A pendulum is made of a rod of length L and negligible mass, but capable of thermal expansion, and a weight of negligible size. (a) Show that when the temperature increases by dT, the period of the pendulum increases by a fraction αdT/2. (b) A clock controlled by a brass pendulum keeps time correctly at 10°C. If the room temperature is 30°C, does the clock run faster or slower? What is its error in seconds per day?
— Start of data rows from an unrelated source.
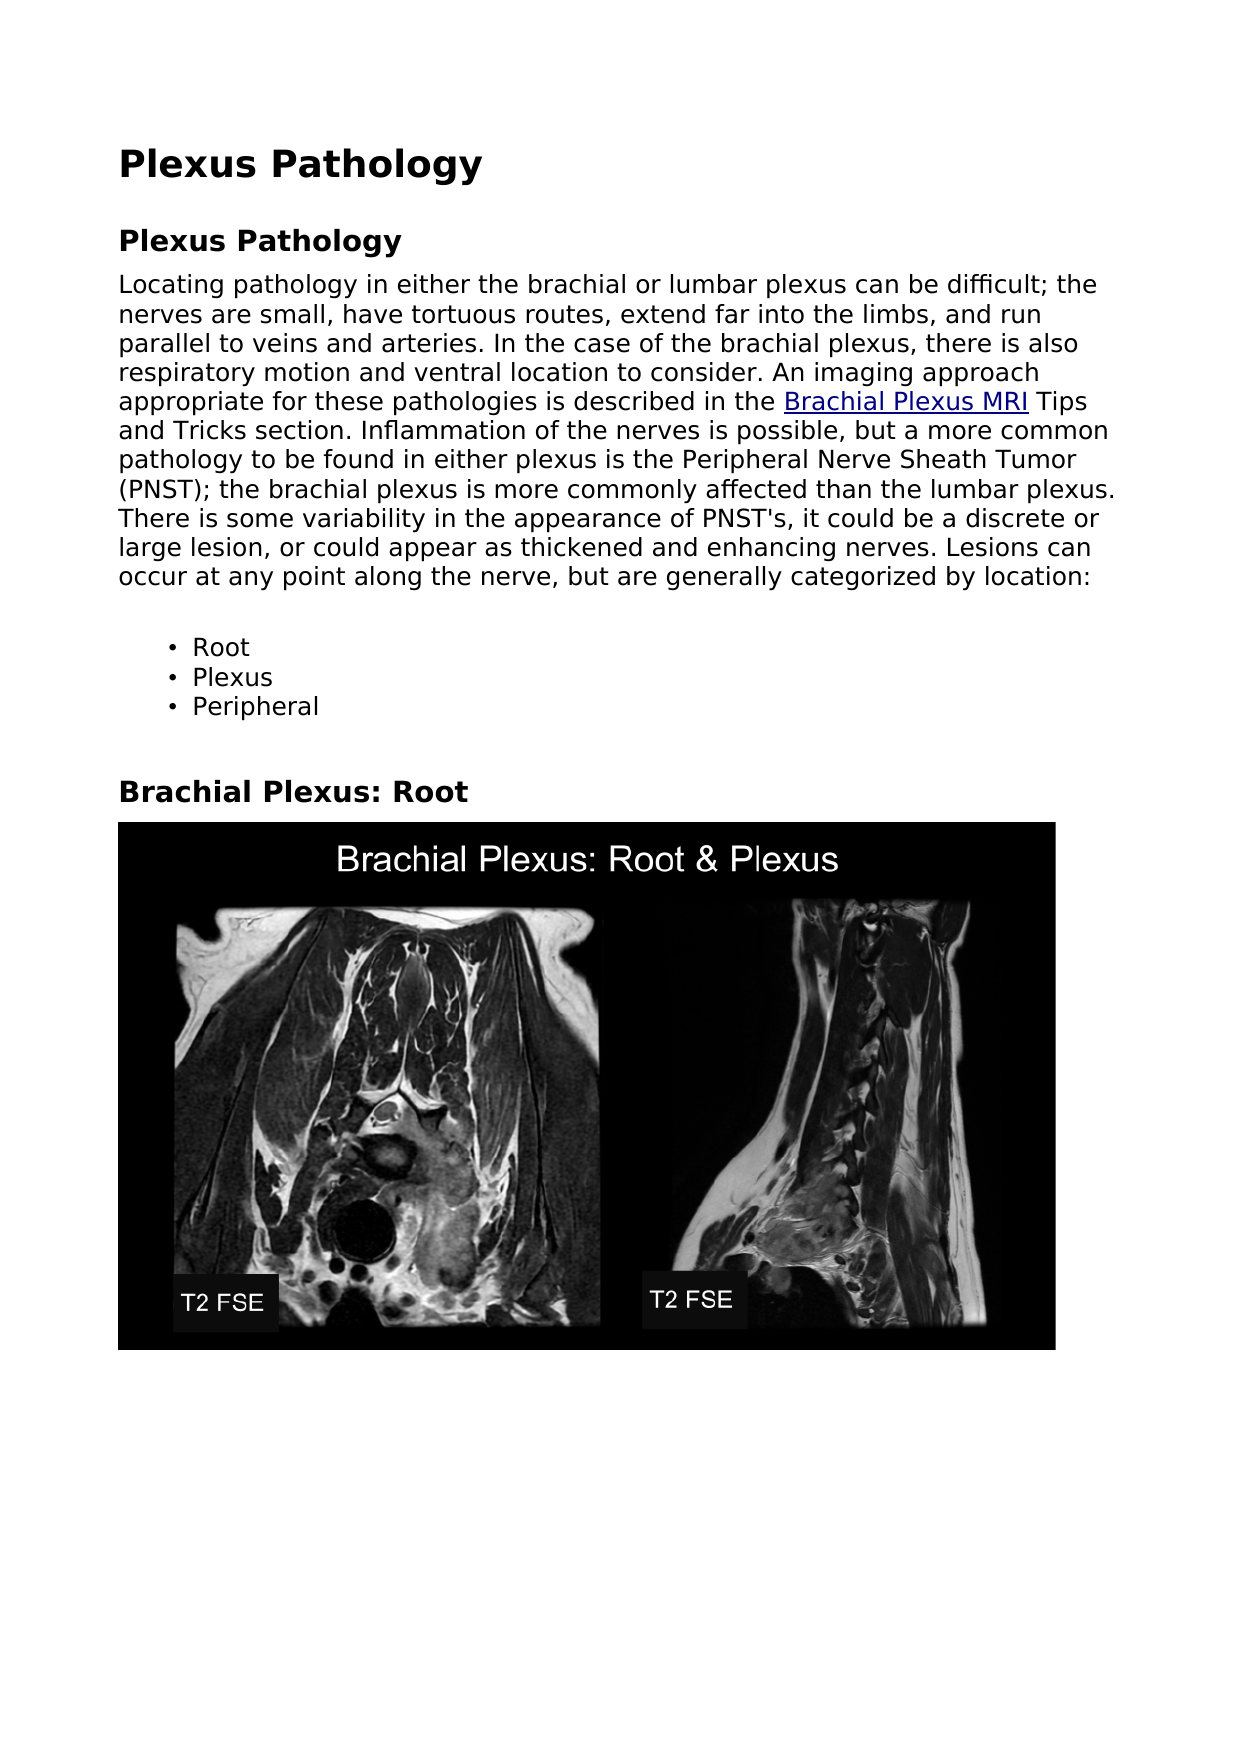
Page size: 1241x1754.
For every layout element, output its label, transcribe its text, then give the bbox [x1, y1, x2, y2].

list Plexus [177, 663, 1122, 692]
list Peripheral [177, 692, 1122, 721]
text Locating pathology in either the brachial or lumbar plexus can be difficult; the nerves are small, have tortuous routes, extend far into the limbs, and run parallel to veins and arteries. In the case of the brachial plexus, there is also respiratory motion and ventral location to consider. An imaging approach appropriate for these pathologies is described in the Brachial Plexus MRI Tips and Tricks section. Inflammation of the nerves is possible, but a more common pathology to be found in either plexus is the Peripheral Nerve Sheath Tumor (PNST); the brachial plexus is more commonly affected than the lumbar plexus. There is some variability in the appearance of PNST's, it could be a discrete or large lesion, or could appear as thickened and enhancing nerves. Lesions can occur at any point along the nerve, but are generally categorized by location: [118, 271, 1122, 592]
subtitle Plexus Pathology [118, 143, 1122, 187]
subtitle Plexus Pathology [118, 224, 1122, 258]
list Root [177, 633, 1122, 663]
picture [118, 822, 1056, 1350]
subtitle Brachial Plexus: Root [118, 776, 1122, 809]
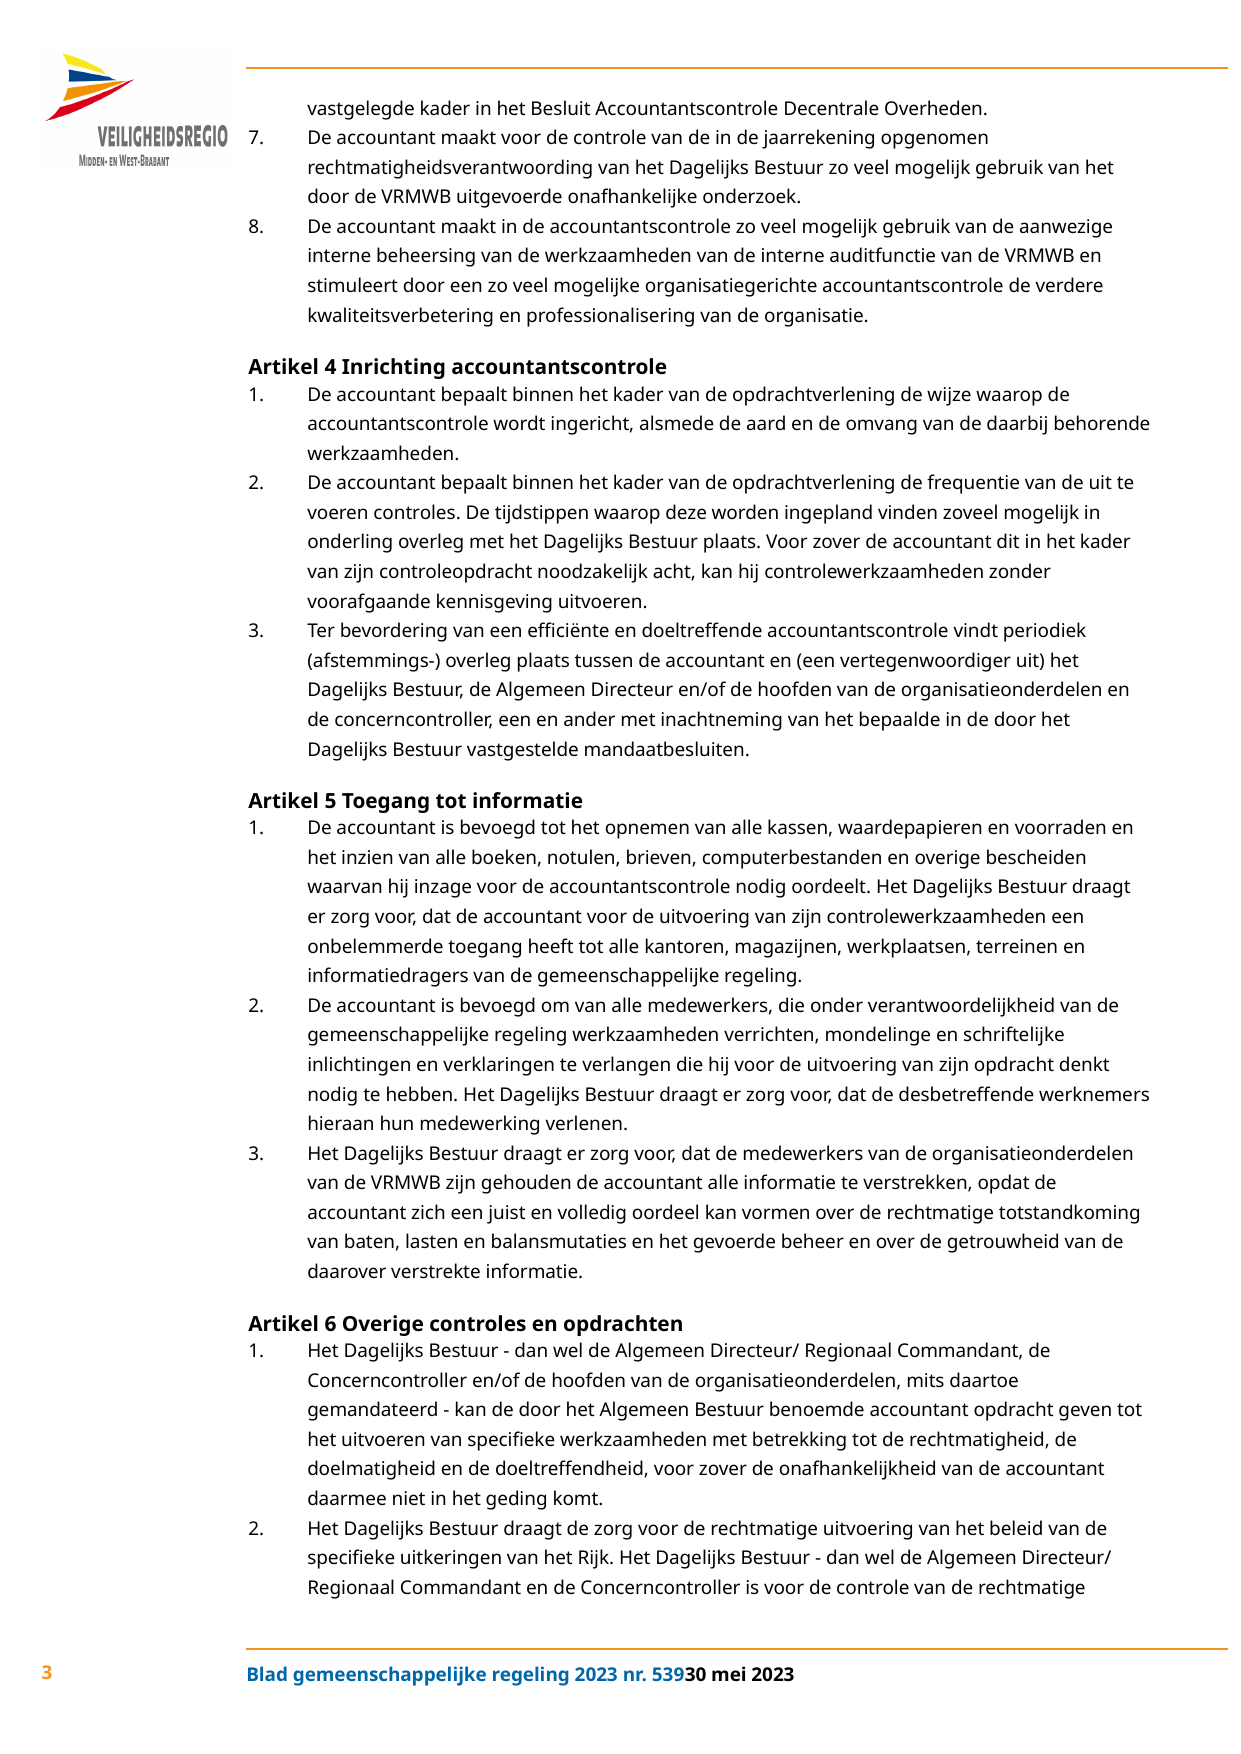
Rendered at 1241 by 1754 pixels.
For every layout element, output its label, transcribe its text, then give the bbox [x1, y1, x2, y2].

list De accountant is bevoegd om van alle medewerkers, die onder verantwoordelijkheid van de gemeenschappelijke regeling werkzaamheden verrichten, mondelinge en schriftelijke inlichtingen en verklaringen te verlangen die hij voor de uitvoering van zijn opdracht denkt nodig te hebben. Het Dagelijks Bestuur draagt er zorg voor, dat de desbetreffende werknemers hieraan hun medewerking verlenen. [248, 992, 1152, 1136]
list De accountant maakt voor de controle van de in de jaarrekening opgenomen rechtmatigheidsverantwoording van het Dagelijks Bestuur zo veel mogelijk gebruik van het door de VRMWB uitgevoerde onafhankelijke onderzoek. [248, 124, 1152, 209]
list Het Dagelijks Bestuur draagt de zorg voor de rechtmatige uitvoering van het beleid van de specifieke uitkeringen van het Rijk. Het Dagelijks Bestuur - dan wel de Algemeen Directeur/ Regionaal Commandant en de Concerncontroller is voor de controle van de rechtmatige [248, 1515, 1152, 1599]
list Ter bevordering van een efficiënte en doeltreffende accountantscontrole vindt periodiek (afstemmings-) overleg plaats tussen de accountant en (een vertegenwoordiger uit) het Dagelijks Bestuur, de Algemeen Directeur en/of de hoofden van de organisatieonderdelen en de concerncontroller, een en ander met inachtneming van het bepaalde in de door het Dagelijks Bestuur vastgestelde mandaatbesluiten. [248, 617, 1152, 761]
text Artikel 5 Toegang tot informatie [248, 786, 1152, 814]
picture [41, 47, 231, 172]
list Het Dagelijks Bestuur draagt er zorg voor, dat de medewerkers van de organisatieonderdelen van de VRMWB zijn gehouden de accountant alle informatie te verstrekken, opdat de accountant zich een juist en volledig oordeel kan vormen over de rechtmatige totstandkoming van baten, lasten en balansmutaties en het gevoerde beheer en over de getrouwheid van de daarover verstrekte informatie. [248, 1140, 1152, 1284]
list De accountant bepaalt binnen het kader van de opdrachtverlening de wijze waarop de accountantscontrole wordt ingericht, alsmede de aard en de omvang van de daarbij behorende werkzaamheden. [248, 381, 1152, 466]
list vastgelegde kader in het Besluit Accountantscontrole Decentrale Overheden. [248, 95, 1152, 121]
list Het Dagelijks Bestuur - dan wel de Algemeen Directeur/ Regionaal Commandant, de Concerncontroller en/of de hoofden van de organisatieonderdelen, mits daartoe gemandateerd - kan de door het Algemeen Bestuur benoemde accountant opdracht geven tot het uitvoeren van specifieke werkzaamheden met betrekking tot de rechtmatigheid, de doelmatigheid en de doeltreffendheid, voor zover de onafhankelijkheid van de accountant daarmee niet in het geding komt. [248, 1337, 1152, 1511]
list De accountant is bevoegd tot het opnemen van alle kassen, waardepapieren en voorraden en het inzien van alle boeken, notulen, brieven, computerbestanden en overige bescheiden waarvan hij inzage voor de accountantscontrole nodig oordeelt. Het Dagelijks Bestuur draagt er zorg voor, dat de accountant voor de uitvoering van zijn controlewerkzaamheden een onbelemmerde toegang heeft tot alle kantoren, magazijnen, werkplaatsen, terreinen en informatiedragers van de gemeenschappelijke regeling. [248, 814, 1152, 988]
text Artikel 6 Overige controles en opdrachten [248, 1309, 1152, 1337]
list De accountant bepaalt binnen het kader van de opdrachtverlening de frequentie van de uit te voeren controles. De tijdstippen waarop deze worden ingepland vinden zoveel mogelijk in onderling overleg met het Dagelijks Bestuur plaats. Voor zover de accountant dit in het kader van zijn controleopdracht noodzakelijk acht, kan hij controlewerkzaamheden zonder voorafgaande kennisgeving uitvoeren. [248, 469, 1152, 613]
text Artikel 4 Inrichting accountantscontrole [248, 352, 1152, 381]
list De accountant maakt in de accountantscontrole zo veel mogelijk gebruik van de aanwezige interne beheersing van de werkzaamheden van de interne auditfunctie van de VRMWB en stimuleert door een zo veel mogelijke organisatiegerichte accountantscontrole de verdere kwaliteitsverbetering en professionalisering van de organisatie. [248, 213, 1152, 328]
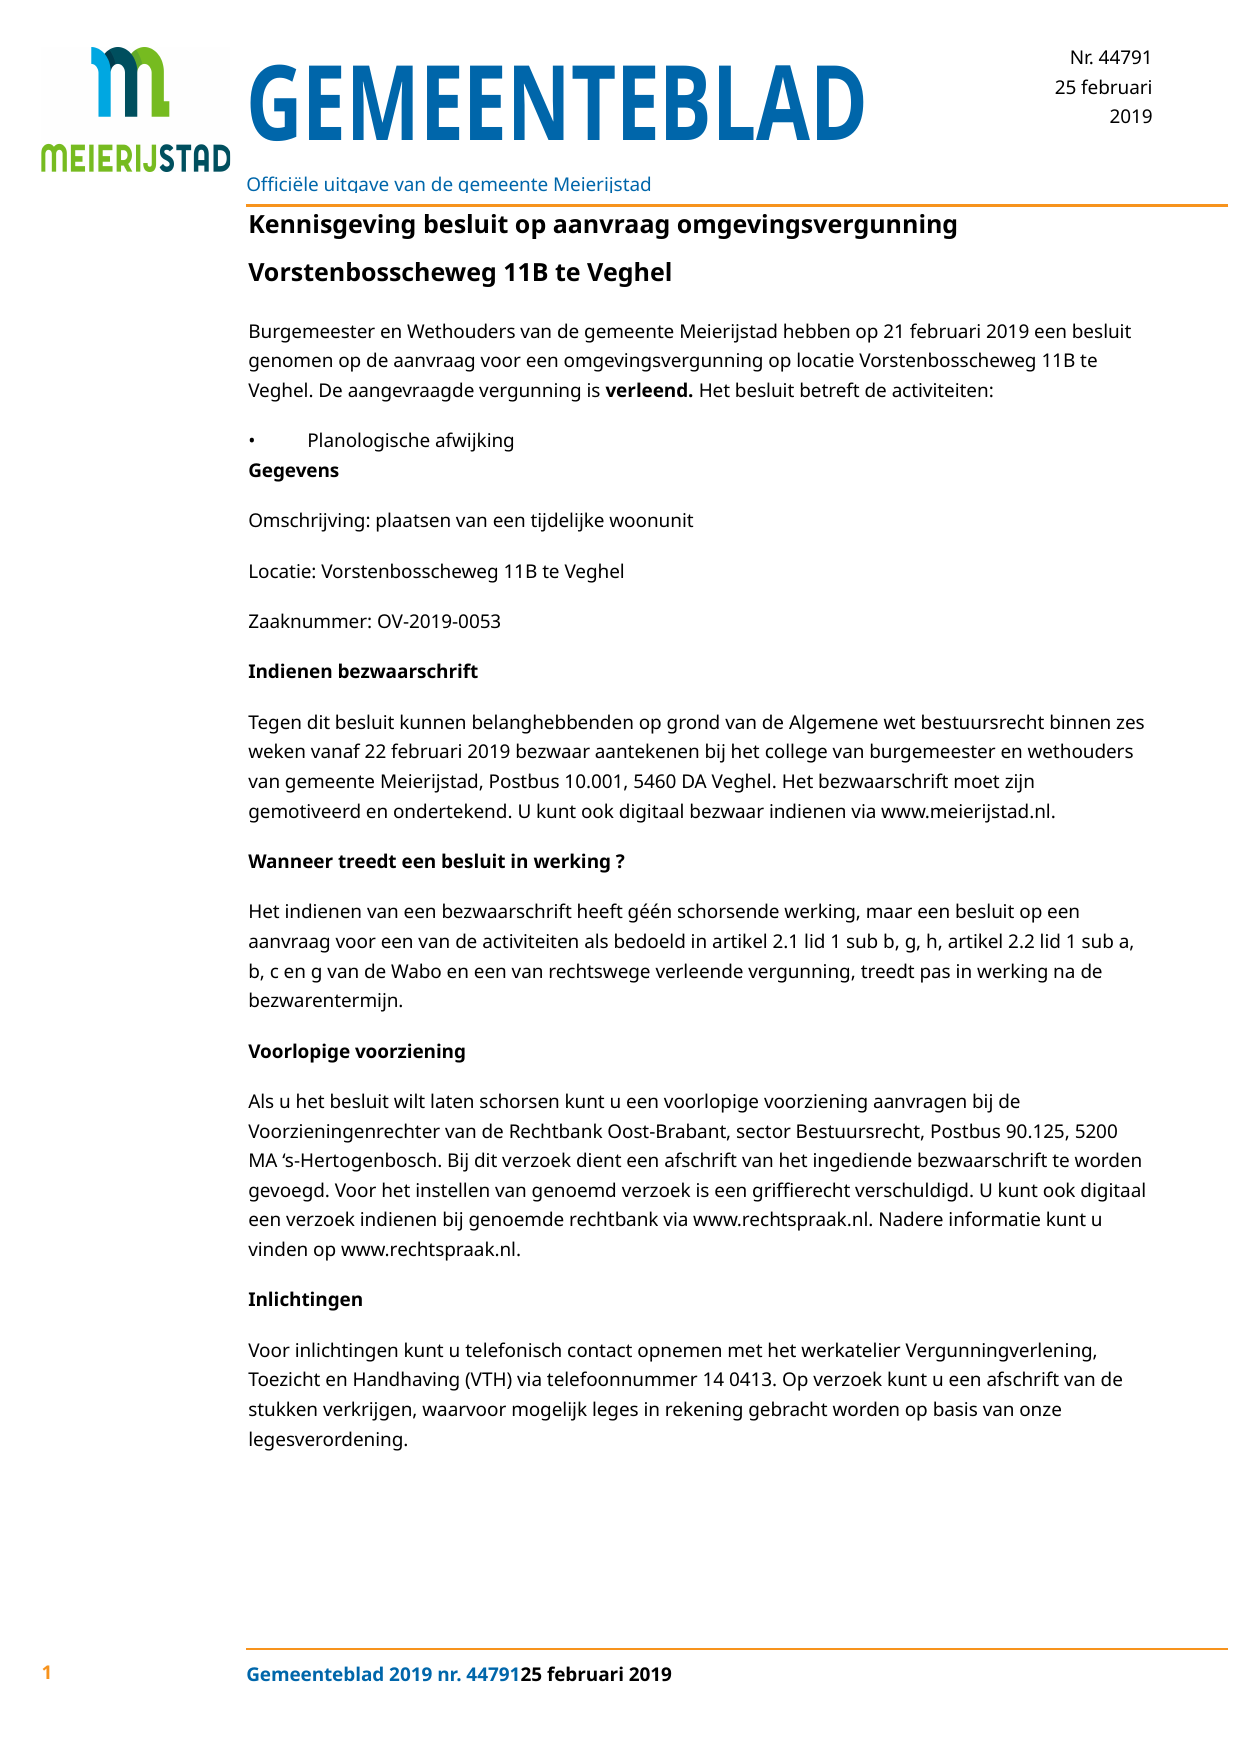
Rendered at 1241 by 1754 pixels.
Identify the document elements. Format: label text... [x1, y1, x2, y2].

picture [41, 47, 231, 172]
text Omschrijving: plaatsen van een tijdelijke woonunit [248, 507, 1152, 533]
list Planologische afwijking [248, 427, 1152, 453]
text Kennisgeving besluit op aanvraag omgevingsvergunning Vorstenbosscheweg 11B te Veghel [248, 207, 1152, 288]
text Als u het besluit wilt laten schorsen kunt u een voorlopige voorziening aanvragen bij de Voorzieningenrechter van de Rechtbank Oost-Brabant, sector Bestuursrecht, Postbus 90.125, 5200 MA ‘s-Hertogenbosch. Bij dit verzoek dient een afschrift van het ingediende bezwaarschrift te worden gevoegd. Voor het instellen van genoemd verzoek is een griffierecht verschuldigd. U kunt ook digitaal een verzoek indienen bij genoemde rechtbank via www.rechtspraak.nl. Nadere informatie kunt u vinden op www.rechtspraak.nl. [248, 1088, 1152, 1262]
text Gegevens [248, 457, 1152, 483]
text Tegen dit besluit kunnen belanghebbenden op grond van de Algemene wet bestuursrecht binnen zes weken vanaf 22 februari 2019 bezwaar aantekenen bij het college van burgemeester en wethouders van gemeente Meierijstad, Postbus 10.001, 5460 DA Veghel. Het bezwaarschrift moet zijn gemotiveerd en ondertekend. U kunt ook digitaal bezwaar indienen via www.meierijstad.nl. [248, 709, 1152, 824]
text Burgemeester en Wethouders van de gemeente Meierijstad hebben op 21 februari 2019 een besluit genomen op de aanvraag voor een omgevingsvergunning op locatie Vorstenbosscheweg 11B te Veghel. De aangevraagde vergunning is verleend. Het besluit betreft de activiteiten: [248, 318, 1152, 403]
text Wanneer treedt een besluit in werking ? [248, 848, 1152, 874]
text Zaaknummer: OV-2019-0053 [248, 608, 1152, 634]
text Inlichtingen [248, 1287, 1152, 1312]
text Indienen bezwaarschrift [248, 659, 1152, 684]
text Het indienen van een bezwaarschrift heeft géén schorsende werking, maar een besluit op een aanvraag voor een van de activiteiten als bedoeld in artikel 2.1 lid 1 sub b, g, h, artikel 2.2 lid 1 sub a, b, c en g van de Wabo en een van rechtswege verleende vergunning, treedt pas in werking na de bezwarentermijn. [248, 899, 1152, 1013]
text Locatie: Vorstenbosscheweg 11B te Veghel [248, 558, 1152, 584]
text Voor inlichtingen kunt u telefonisch contact opnemen met het werkatelier Vergunningverlening, Toezicht en Handhaving (VTH) via telefoonnummer 14 0413. Op verzoek kunt u een afschrift van de stukken verkrijgen, waarvoor mogelijk leges in rekening gebracht worden op basis van onze legesverordening. [248, 1337, 1152, 1452]
text Voorlopige voorziening [248, 1038, 1152, 1064]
a) The clock runs slower with an error of αdT/2 seconds per day.
b) The clock runs faster with an error of αdT/2 seconds per day.
c) The clock remains accurate at higher temperatures.
d) The clock's accuracy depends on the specific heat of brass.

Answer 1

A pendulum's period increases with the length and the gravitational acceleration. The period of a pendulum increases with the change in temperature and the coefficient of thermal expansion. A clock controlled by a brass pendulum will run slower with an error of αdT/2 seconds per day.

Step-by-step explanation:

A pendulum is a simple harmonic oscillator that depends on its length and the acceleration due to gravity.

The period of a pendulum is given by the formula T = 2π√(L/g), where T is the period, L is the length of the pendulum, and g is the acceleration due to gravity.

(a) When the temperature increases by dT, the length of the pendulum increases by a fraction αdT.

So, the new length of the pendulum is L(1 + αdT).

Substituting this new length into the formula, the new period of the pendulum is T(1 + ½αdT).

(b) In the case of a clock controlled by a brass pendulum, if the room temperature increases from 10°C to 30°C, the clock runs slower with an error of αdT/2 seconds per day.

The error in seconds per day can be calculated by multiplying the period of the pendulum by the change in temperature and the coefficient of thermal expansion α.